• _Task brief_: Quote each line of text in the listing below word for word, leaving out the pictures.

• _Stored data_:

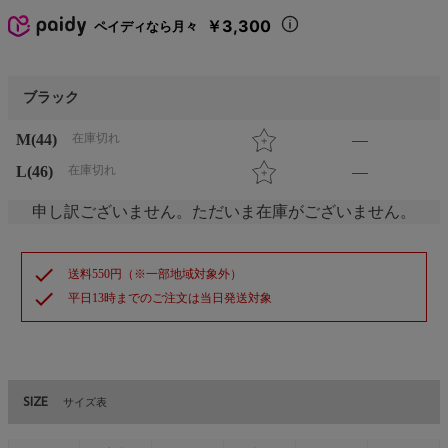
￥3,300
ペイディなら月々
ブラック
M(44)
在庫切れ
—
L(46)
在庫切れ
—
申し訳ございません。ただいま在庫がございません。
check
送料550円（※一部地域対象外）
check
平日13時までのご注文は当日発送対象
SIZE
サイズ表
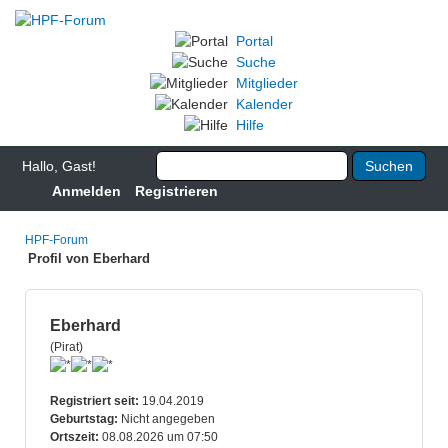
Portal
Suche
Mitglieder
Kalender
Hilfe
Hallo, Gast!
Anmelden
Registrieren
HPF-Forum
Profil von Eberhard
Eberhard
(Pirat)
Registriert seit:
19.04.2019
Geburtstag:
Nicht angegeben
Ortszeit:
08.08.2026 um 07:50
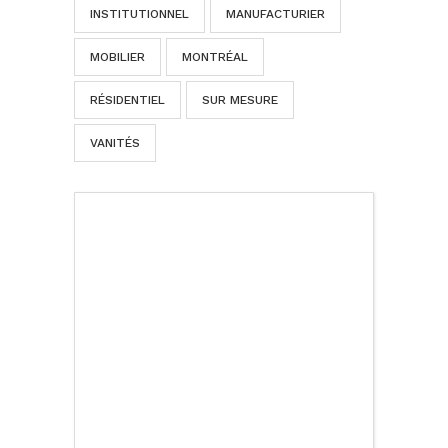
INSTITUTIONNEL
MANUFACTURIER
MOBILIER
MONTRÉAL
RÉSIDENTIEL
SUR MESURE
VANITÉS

• _Your response_:
￥3,300
ペイディなら月々
ブラック
M(44)
在庫切れ
—
L(46)
在庫切れ
—
申し訳ございません。ただいま在庫がございません。
check
送料550円（※一部地域対象外）
check
平日13時までのご注文は当日発送対象
SIZE
サイズ表
Portal
Suche
Mitglieder
Kalender
Hilfe
Hallo, Gast!
Anmelden
Registrieren
HPF-Forum
Profil von Eberhard
Eberhard
(Pirat)
Registriert seit:
19.04.2019
Geburtstag:
Nicht angegeben
Ortszeit:
08.08.2026 um 07:50
INSTITUTIONNEL
MANUFACTURIER
MOBILIER
MONTRÉAL
RÉSIDENTIEL
SUR MESURE
VANITÉS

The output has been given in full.